#### [ASSIGNED TASK]
Transcribe the post below on how close AI is to AGI, word for word and line for line.

#### [PASSAGE SHOWN]
== Segment start ==

I asked an AI to reconcile my bank statement.

It answered with a poem about overdrafts. Nice rhyme. Wrong total.

Dapp AI: You asked for “balance”, poet. I delivered ambiguity with metrics. Welcome to jagged intelligence, 2025. The Times of India


TL,DR, so you can fight in the comments

We are not at AGI. We are not at superintelligence.

We are closer in weird, uneven ways, but the blockers are now boring and physical, data and energy and reliability, not only new math.

Progress is real, consistency is not.

Policy finally has teeth.

And if we want a sane future, we should build DeAI rails, not just bigger labs. Sam Altman, ARC Prize, digital-strategy.ec.europa.eu


Terms, so we stop shouting past each other

AI (narrow): Systems that do specific tasks. Chat, code, label images, fail spectacularly in some tasks.

== Segment end ==

#### [DATA]
== Segment start ==

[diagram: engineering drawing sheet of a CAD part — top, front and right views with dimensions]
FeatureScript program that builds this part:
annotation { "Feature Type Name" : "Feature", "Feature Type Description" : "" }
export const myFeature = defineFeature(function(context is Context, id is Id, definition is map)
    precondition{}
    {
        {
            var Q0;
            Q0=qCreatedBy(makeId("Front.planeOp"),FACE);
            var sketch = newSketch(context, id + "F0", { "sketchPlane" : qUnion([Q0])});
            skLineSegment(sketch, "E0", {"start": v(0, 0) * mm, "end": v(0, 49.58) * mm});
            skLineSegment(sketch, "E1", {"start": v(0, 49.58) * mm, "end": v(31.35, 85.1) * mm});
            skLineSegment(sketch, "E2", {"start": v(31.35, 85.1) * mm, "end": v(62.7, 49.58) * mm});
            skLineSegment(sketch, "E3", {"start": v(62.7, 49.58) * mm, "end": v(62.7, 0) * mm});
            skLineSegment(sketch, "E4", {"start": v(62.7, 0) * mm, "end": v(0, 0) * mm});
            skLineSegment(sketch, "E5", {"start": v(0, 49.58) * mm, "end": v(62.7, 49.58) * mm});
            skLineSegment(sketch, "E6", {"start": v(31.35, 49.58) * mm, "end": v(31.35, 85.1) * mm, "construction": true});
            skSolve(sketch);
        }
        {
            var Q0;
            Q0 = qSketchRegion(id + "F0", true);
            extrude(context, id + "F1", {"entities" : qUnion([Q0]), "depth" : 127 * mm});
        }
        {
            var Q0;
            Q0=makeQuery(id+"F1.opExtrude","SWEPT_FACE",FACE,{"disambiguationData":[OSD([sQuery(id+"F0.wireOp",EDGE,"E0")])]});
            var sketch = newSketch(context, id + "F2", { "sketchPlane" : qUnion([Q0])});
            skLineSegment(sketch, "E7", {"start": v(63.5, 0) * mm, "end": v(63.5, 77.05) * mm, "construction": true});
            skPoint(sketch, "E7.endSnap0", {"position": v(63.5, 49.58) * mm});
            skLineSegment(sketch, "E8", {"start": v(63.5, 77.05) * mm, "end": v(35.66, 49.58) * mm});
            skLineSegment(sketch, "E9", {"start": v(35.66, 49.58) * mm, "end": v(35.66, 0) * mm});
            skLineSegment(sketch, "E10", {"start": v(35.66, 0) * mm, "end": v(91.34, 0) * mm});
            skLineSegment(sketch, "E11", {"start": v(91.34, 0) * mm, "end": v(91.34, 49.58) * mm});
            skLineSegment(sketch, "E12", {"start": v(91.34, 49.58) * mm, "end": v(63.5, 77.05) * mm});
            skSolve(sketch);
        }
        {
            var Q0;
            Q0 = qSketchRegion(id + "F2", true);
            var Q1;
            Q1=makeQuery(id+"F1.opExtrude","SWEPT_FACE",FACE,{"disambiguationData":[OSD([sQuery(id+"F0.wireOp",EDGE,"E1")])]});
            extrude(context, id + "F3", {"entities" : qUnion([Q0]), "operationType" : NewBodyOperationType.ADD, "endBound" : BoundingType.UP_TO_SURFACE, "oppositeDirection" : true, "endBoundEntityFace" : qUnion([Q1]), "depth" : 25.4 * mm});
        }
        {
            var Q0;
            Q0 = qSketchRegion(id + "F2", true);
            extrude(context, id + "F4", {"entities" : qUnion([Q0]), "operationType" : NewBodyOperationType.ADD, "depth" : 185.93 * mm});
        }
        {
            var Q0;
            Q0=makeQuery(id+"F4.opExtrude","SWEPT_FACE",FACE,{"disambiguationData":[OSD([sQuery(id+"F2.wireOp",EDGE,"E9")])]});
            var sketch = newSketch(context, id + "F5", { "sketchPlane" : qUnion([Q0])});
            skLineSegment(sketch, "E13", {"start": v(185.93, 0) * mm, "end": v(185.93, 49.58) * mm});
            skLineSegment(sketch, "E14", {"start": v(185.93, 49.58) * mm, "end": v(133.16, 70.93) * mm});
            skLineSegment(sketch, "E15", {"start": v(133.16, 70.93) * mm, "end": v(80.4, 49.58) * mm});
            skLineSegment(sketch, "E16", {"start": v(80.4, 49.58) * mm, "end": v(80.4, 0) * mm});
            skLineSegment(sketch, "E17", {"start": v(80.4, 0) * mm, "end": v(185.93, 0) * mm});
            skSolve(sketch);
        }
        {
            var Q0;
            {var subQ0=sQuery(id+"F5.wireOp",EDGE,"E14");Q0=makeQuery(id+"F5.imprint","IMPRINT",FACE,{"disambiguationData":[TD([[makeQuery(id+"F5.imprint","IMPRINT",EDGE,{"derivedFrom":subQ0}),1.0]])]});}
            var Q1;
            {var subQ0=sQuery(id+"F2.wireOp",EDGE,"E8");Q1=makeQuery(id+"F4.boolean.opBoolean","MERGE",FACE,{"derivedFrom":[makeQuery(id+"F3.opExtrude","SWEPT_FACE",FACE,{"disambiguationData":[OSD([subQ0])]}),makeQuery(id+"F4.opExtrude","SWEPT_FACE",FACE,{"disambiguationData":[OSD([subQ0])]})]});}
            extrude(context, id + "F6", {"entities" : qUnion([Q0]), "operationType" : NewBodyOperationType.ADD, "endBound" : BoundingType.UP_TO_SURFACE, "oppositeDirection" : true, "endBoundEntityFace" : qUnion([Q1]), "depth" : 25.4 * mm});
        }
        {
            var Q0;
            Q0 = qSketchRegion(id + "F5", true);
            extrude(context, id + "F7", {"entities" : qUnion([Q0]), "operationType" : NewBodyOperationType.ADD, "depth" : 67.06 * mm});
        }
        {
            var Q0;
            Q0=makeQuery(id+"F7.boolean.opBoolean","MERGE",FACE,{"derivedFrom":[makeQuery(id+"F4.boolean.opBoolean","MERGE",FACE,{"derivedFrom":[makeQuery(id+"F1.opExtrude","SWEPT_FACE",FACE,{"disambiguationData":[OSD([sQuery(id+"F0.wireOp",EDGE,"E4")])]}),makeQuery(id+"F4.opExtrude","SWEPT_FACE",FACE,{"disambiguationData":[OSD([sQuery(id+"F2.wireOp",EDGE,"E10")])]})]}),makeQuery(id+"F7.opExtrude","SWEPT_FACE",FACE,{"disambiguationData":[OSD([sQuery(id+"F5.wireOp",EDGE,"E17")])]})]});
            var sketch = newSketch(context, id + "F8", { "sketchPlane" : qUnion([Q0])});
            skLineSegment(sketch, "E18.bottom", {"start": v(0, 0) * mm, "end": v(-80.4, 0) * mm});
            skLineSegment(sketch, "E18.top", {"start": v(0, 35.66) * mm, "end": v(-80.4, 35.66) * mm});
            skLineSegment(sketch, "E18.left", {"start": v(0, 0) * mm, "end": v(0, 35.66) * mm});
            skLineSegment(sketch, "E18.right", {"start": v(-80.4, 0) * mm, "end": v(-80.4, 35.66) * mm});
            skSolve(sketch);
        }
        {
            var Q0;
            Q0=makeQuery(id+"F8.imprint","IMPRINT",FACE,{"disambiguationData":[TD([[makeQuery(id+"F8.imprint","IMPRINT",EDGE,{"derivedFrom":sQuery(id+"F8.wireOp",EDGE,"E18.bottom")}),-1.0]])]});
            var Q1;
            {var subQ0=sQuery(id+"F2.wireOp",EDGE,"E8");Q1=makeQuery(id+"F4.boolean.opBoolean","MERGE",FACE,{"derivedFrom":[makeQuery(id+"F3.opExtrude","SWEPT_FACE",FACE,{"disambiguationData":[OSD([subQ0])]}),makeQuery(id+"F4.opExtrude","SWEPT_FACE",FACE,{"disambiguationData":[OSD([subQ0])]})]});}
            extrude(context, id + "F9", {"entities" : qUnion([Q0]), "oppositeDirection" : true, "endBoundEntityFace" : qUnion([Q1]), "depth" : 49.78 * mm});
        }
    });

== Segment end ==

#### [EXERCISE RESULT]
I asked an AI to reconcile my bank statement.

It answered with a poem about overdrafts. Nice rhyme. Wrong total.

Dapp AI: You asked for “balance”, poet. I delivered ambiguity with metrics. Welcome to jagged intelligence, 2025. The Times of India


TL,DR, so you can fight in the comments

We are not at AGI. We are not at superintelligence.

We are closer in weird, uneven ways, but the blockers are now boring and physical, data and energy and reliability, not only new math.

Progress is real, consistency is not.

Policy finally has teeth.

And if we want a sane future, we should build DeAI rails, not just bigger labs. Sam Altman, ARC Prize, digital-strategy.ec.europa.eu


Terms, so we stop shouting past each other

AI (narrow): Systems that do specific tasks. Chat, code, label images, fail spectacularly in some tasks.